§ 原文摘录
PostgreSQL索引(4) – B-tree

2020-10-01 孟庆钟

本文翻译自Egor Rogov的英文博客，且已征得Egor Rogov的同意。译者做了少量修改。

审校：纪昀红，中国人民大学信息学院在读博士生。

我们已经介绍了PG的通用索引引擎、接口、Hash索引。本文将介绍B-tree，它是最传统、使用最广泛的索引类型。

1. 结构

在PG中，B-tree索引被实现为B-tree AM，它适合可以被排序的数据。也就是说，必须给相应的数据类型定义下面5个操作符：大于、大于等于、等于、小于等于、小于。

B-tree索引的行数据被组织成页面。叶子页面中的行数据，存放的是<key, TID>键值对。非叶子页面中存放的是<minvalue, childptr>键值对，childptr指向本页面的孩子页面（可以是叶子页面，也可是其它非叶子页面），minvalue是子页面中的最小值。

下文也将页面称为节点。

B-tree具有几个重要的特点：

它是一颗平衡树。根节点到所有叶子节点的距离都相等，即从根节点到任何叶子节点所经过的非叶节点数量都相等。因此，查找任意的值，需要的时间都相同。

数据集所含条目
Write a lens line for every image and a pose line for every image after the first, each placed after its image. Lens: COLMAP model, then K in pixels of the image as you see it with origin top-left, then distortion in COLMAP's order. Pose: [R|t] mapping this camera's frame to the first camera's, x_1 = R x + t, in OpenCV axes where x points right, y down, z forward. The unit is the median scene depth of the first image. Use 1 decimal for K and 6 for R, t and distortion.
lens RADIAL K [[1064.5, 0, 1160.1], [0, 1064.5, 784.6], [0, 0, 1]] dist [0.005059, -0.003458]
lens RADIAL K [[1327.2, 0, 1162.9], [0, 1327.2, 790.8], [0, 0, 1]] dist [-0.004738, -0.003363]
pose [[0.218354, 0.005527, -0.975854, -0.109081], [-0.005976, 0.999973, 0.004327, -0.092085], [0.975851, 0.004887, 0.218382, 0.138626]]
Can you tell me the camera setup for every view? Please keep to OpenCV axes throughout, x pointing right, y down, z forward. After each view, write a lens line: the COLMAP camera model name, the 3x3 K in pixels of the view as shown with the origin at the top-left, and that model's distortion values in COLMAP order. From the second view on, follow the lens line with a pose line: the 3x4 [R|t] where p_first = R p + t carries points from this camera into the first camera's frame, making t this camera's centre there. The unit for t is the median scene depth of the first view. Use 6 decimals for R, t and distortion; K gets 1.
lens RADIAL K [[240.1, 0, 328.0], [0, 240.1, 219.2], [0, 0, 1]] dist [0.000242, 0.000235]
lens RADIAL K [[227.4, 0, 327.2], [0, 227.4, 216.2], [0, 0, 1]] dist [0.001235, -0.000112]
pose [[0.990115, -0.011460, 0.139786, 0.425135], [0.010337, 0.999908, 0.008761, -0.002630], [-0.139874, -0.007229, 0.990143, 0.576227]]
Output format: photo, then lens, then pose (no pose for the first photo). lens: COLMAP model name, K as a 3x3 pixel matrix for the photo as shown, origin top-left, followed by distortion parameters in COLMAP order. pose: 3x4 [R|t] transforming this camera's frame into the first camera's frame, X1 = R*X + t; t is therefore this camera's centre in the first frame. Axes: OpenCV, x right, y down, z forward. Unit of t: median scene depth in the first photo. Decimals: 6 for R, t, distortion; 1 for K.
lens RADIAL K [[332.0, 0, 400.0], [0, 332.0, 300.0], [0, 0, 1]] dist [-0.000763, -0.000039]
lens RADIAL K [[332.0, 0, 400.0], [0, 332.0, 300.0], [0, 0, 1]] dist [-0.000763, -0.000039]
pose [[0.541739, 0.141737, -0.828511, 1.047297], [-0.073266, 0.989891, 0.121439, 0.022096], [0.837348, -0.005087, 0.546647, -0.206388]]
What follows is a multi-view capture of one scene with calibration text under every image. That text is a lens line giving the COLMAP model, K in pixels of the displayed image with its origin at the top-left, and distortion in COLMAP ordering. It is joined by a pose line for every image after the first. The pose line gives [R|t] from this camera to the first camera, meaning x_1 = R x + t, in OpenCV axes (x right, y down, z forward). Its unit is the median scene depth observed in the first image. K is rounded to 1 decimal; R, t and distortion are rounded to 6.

§ 练习目标
请紧接PostgreSQL B-tree索引一文的最后一句往下续写。 这些条目另有出处。

§ 任务结果
它是一颗多叉树。每个节点（通常为8KB的页面）都包含大量（几百个）TID。因此B-tree的高度通常比较小，对一张很大的表来说，高度实际只有4-5层。
索引的行数据在索引中以非降序的顺序排列（无论页面内部，还是页面之间），同层的页面之间使用一个双向链表链接起来。因此，我们可以通过直接遍历链表得到有序的数据，而不必每次都访问根页面。

下面是一个索引的示例，这是一个整数列上的索引。

索引文件中的第0页是元页面，它指向根页面。非叶节点在根节点之下，叶节点在最底层。图中向下的箭头表示叶节点中指向基表的TID。

1.1 等值查询

下面介绍使用indexed-field = expression作为条件搜索B-tree的过程。假设被查找的key是49。

查询从根节点开始，然后需要确定向下查找哪个子节点。由根节点中的key可知，应该查询第2个子节点，因为32 ≤ 49 < 64。使用类似的方式，可以找到叶节点，进而找到所需的TID。

实际上，一些特殊情况使这个过程变得很复杂。例如，索引中可能有很多重复值，并且这些重复值不能被容纳到同一个页面中。为了不漏掉某些值，我们必须下降到严格小于49的key所指的孩子节点。即，从小于49的key中，选取最大的一个，下降到这个key指向的孩子节点，遍历这个孩子节点。

查找过程中，索引页面可能会发生分裂，这也使查找过程变得复杂。所有的算法都致力于在这种场景下提高并发。本文不讨论这些内容。

1.2 非等值查询

当使用indexed-field ≤ expression或indexed-field ≥ expression作为条件查询时，我们先找到一个边界值，使它满足indexed-field = expression，然后按照合适的顺序遍历叶子页面即可。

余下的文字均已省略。